Die daar
Ik loop over de vrijmarkt, als mijn oog op een vergeeld rood met wit geruit kleedje valt. Twee bekraste glazen ogen kijken mij triest aan. De ogen behoren toe aan een pluizig knuffelbeest, waarvan het haar aan één kant is platgeknuffeld en waar uit één okseltje een plukje synthetische wol hangt.
De heer en meester over het kleedje is een meisje van een jaar of 14, die onderuitgezakt op een oncomfortabel ogend campingstoeltje duckface-selfies, met hashtags als #Kingsday en #ouwemeuk, zit te maken. Van het meisje kijk ik naar haar ooit geliefde knuffelbeest.
„Die daar.” Een mollig kindervingertje wijst naar de bovenste plank van een kast waar knuffels in allerlei vormen, maten, met diverse bontjasjes en exotische glazen ogen, uitpuilen. „Weet je het zeker?”, vraagt moeder bedenkelijk. „Ja die daar, met dat pluizige haar.”
Nooit meer alleen
De verkoopster klimt stram op het krukje en moet op haar tenen staan om bij de bovenste plank te komen. „Deze heeft lang op een baasje gewacht”, zegt ze als ze van het krukje stapt en een paar keer stevig op het achterste van het knuffelbeest slaat.

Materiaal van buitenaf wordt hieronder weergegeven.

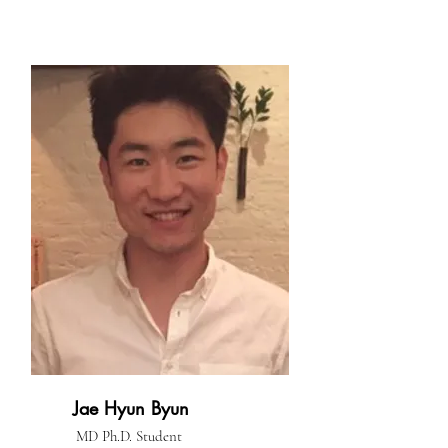
Jae Hyun Byun
MD Ph.D. Student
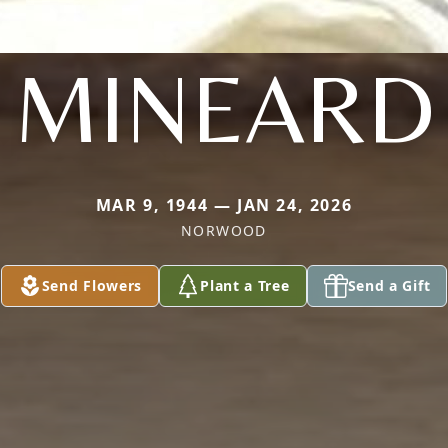
MINEARD
MAR 9, 1944 — JAN 24, 2026
NORWOOD
Send Flowers
Plant a Tree
Send a Gift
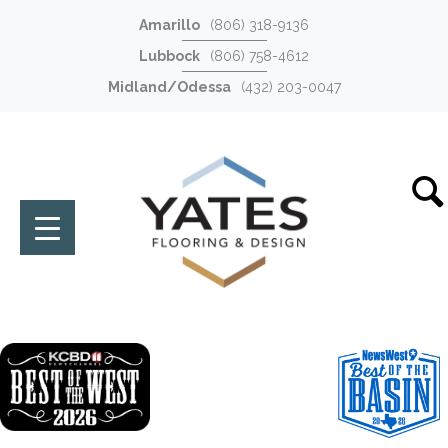
Amarillo
(806) 318-9136
Lubbock
(806) 758-4612
Midland/Odessa
(432) 203-0047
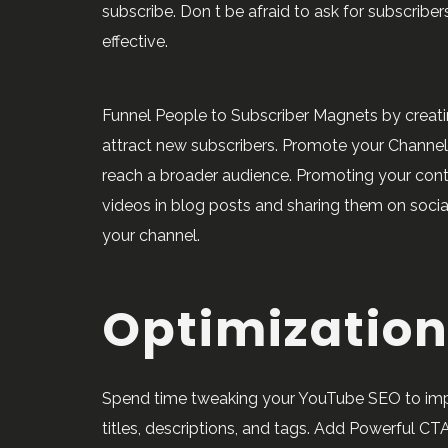
subscribe. Don t be afraid to ask for subscriber
effective.
Funnel People to Subscriber Magnets by creati
attract new subscribers. Promote your Channe
reach a broader audience. Promoting your c
videos in blog posts and sharing them on social
your channel.
Optimization
Spend time tweaking your YouTube SEO to impro
titles, descriptions, and tags. Add Powerful CTA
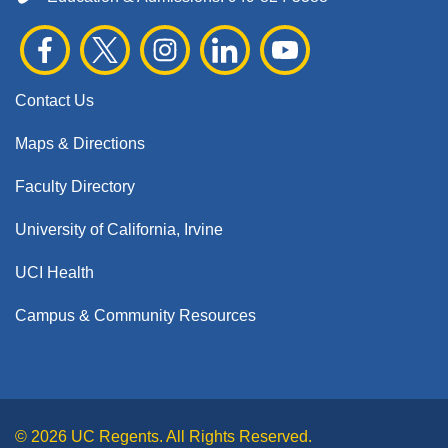
Contact Us
Maps & Directions
Faculty Directory
University of California, Irvine
UCI Health
Campus & Community Resources
© 2026 UC Regents. All Rights Reserved.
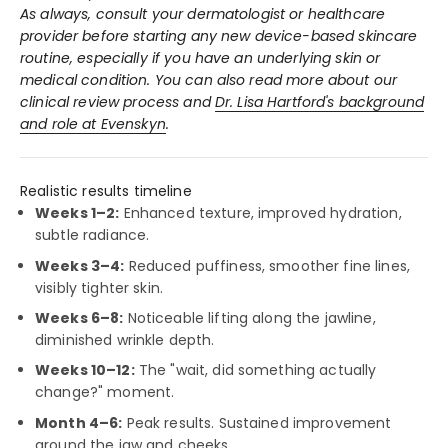
As always, consult your dermatologist or healthcare
provider before starting any new device-based skincare
routine, especially if you have an underlying skin or
medical condition. You can also read more about our
clinical review process and
Dr. Lisa Hartford's background
and role at Evenskyn
.
Realistic results timeline
Weeks 1–2:
Enhanced texture, improved hydration,
subtle radiance.
Weeks 3–4:
Reduced puffiness, smoother fine lines,
visibly tighter skin.
Weeks 6–8:
Noticeable lifting along the jawline,
diminished wrinkle depth.
Weeks 10–12:
The "wait, did something actually
change?" moment.
Month 4–6:
Peak results. Sustained improvement
around the jaw and cheeks.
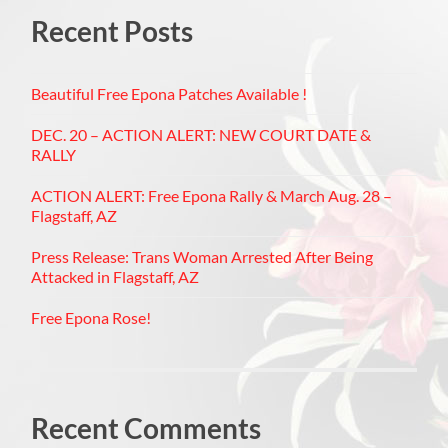
Recent Posts
Beautiful Free Epona Patches Available !
DEC. 20 – ACTION ALERT: NEW COURT DATE &
RALLY
ACTION ALERT: Free Epona Rally & March Aug. 28 –
Flagstaff, AZ
Press Release: Trans Woman Arrested After Being
Attacked in Flagstaff, AZ
Free Epona Rose!
Recent Comments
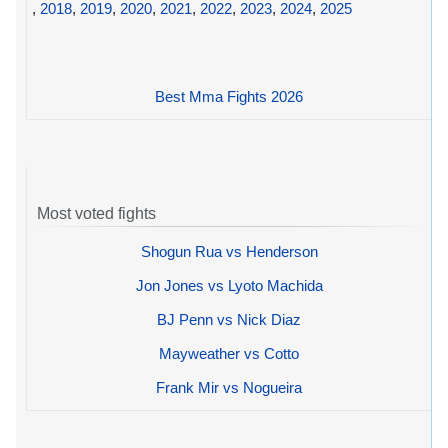
,
2018
,
2019
,
2020
,
2021
,
2022
,
2023
,
2024
,
2025
Best Mma Fights 2026
Most voted fights
Shogun Rua vs Henderson
Jon Jones vs Lyoto Machida
BJ Penn vs Nick Diaz
Mayweather vs Cotto
Frank Mir vs Nogueira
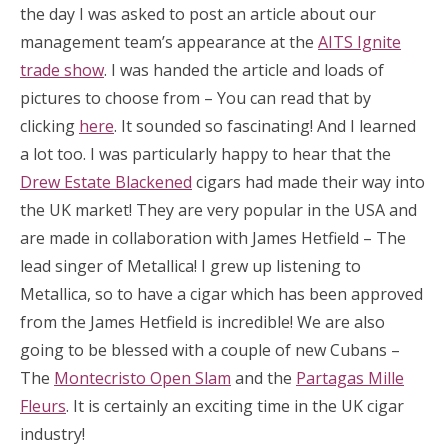
the day I was asked to post an article about our
management team’s appearance at the
AITS Ignite
trade show
. I was handed the article and loads of
pictures to choose from – You can read that by
clicking
here
. It sounded so fascinating! And I learned
a lot too. I was particularly happy to hear that the
Drew Estate Blackened
cigars had made their way into
the UK market! They are very popular in the USA and
are made in collaboration with James Hetfield – The
lead singer of Metallica! I grew up listening to
Metallica, so to have a cigar which has been approved
from the James Hetfield is incredible! We are also
going to be blessed with a couple of new Cubans –
The
Montecristo Open Slam
and the
Partagas Mille
Fleurs
. It is certainly an exciting time in the UK cigar
industry!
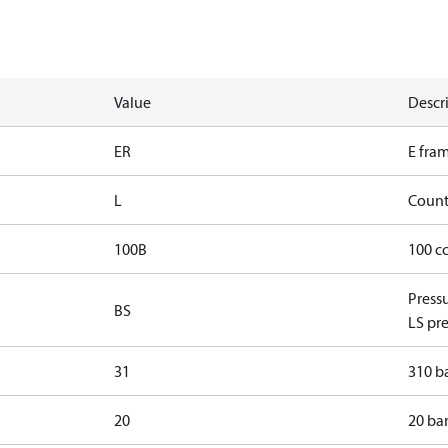
Value
Descr
ER
E fra
L
Count
100B
100 c
Press
BS
LS pre
31
310 ba
20
20 bar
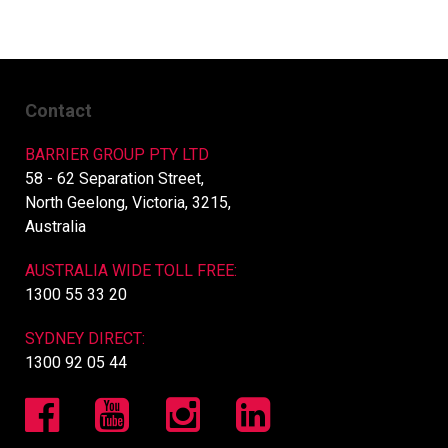
Contact
BARRIER GROUP PTY LTD
58 - 62 Separation Street,
North Geelong, Victoria, 3215,
Australia
AUSTRALIA WIDE TOLL FREE:
1300 55 33 20
SYDNEY DIRECT:
1300 92 05 44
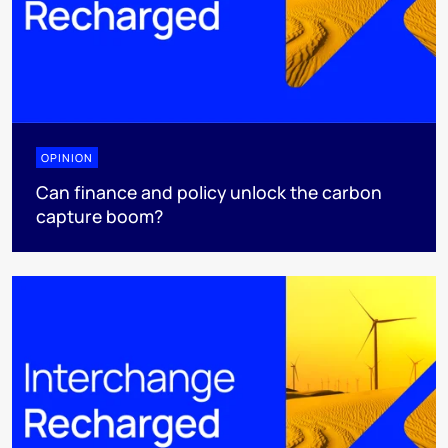
OPINION
Can finance and policy unlock the carbon
capture boom?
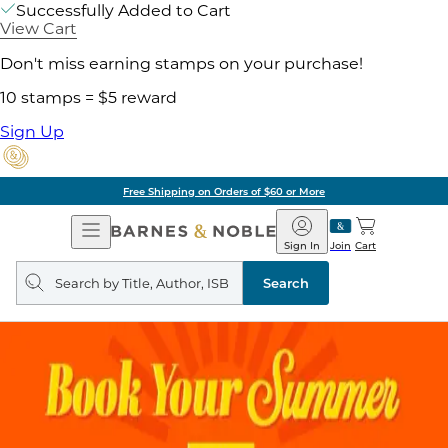
Successfully Added to Cart
View Cart
Don't miss earning stamps on your purchase!
10 stamps = $5 reward
Sign Up
Free Shipping on Orders of $60 or More
Open
Barnes
Navigation
&
Sign In
Join
Cart
Noble
Search
query
Search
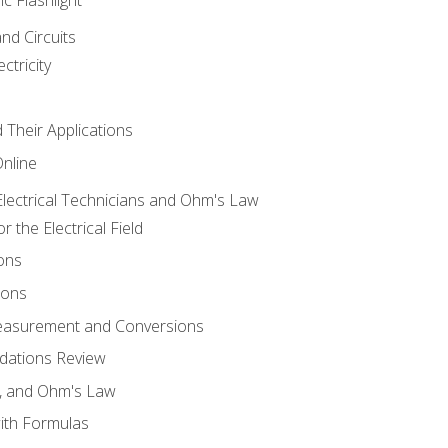
and Circuits
ctricity
d Their Applications
Online
lectrical Technicians and Ohm's Law
 the Electrical Field
ons
ions
Measurement and Conversions
dations Review
e, and Ohm's Law
with Formulas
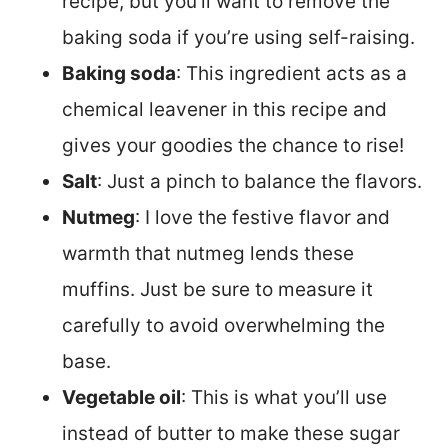
recipe, but you’ll want to remove the
baking soda if you’re using self-raising.
Baking soda
: This ingredient acts as a
chemical leavener in this recipe and
gives your goodies the chance to rise!
Salt
: Just a pinch to balance the flavors.
Nutmeg
: I love the festive flavor and
warmth that nutmeg lends these
muffins. Just be sure to measure it
carefully to avoid overwhelming the
base.
Vegetable oil
: This is what you’ll use
instead of butter to make these sugar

In het schaarse licht dat door de vierkante raampjes naar binnen valt, dansen de vrijgekomen stofdeeltjes wild in het rond. „Nu ben je nooit meer alleen”, zegt het meisje zacht, waarbij ze het knuffelbeest voorzichtig tegen zich aandrukt en zijn haren tegen haar rode wangen kriebelen.
Vanaf het vochtige vergeelde kleedje schreeuwen de bekraste ogen inmiddels om hulp; „laat me niet alleen!” Ik sta op het punt om een paar muntstukken uit mijn zak op te diepen als ik een verlegen kinderstem hoor. „Die daar.” Een jongetje in een te groot oranje shirt bukt voorover en reikt naar het knuffelbeest. „Weet je het zeker?” Vader trekt een vies gezicht. De jongen straalt. Met een gerust hart en het goede voornemen om me vanaf nu alleen nog te laten afleiden door tompoucen, loop ik door.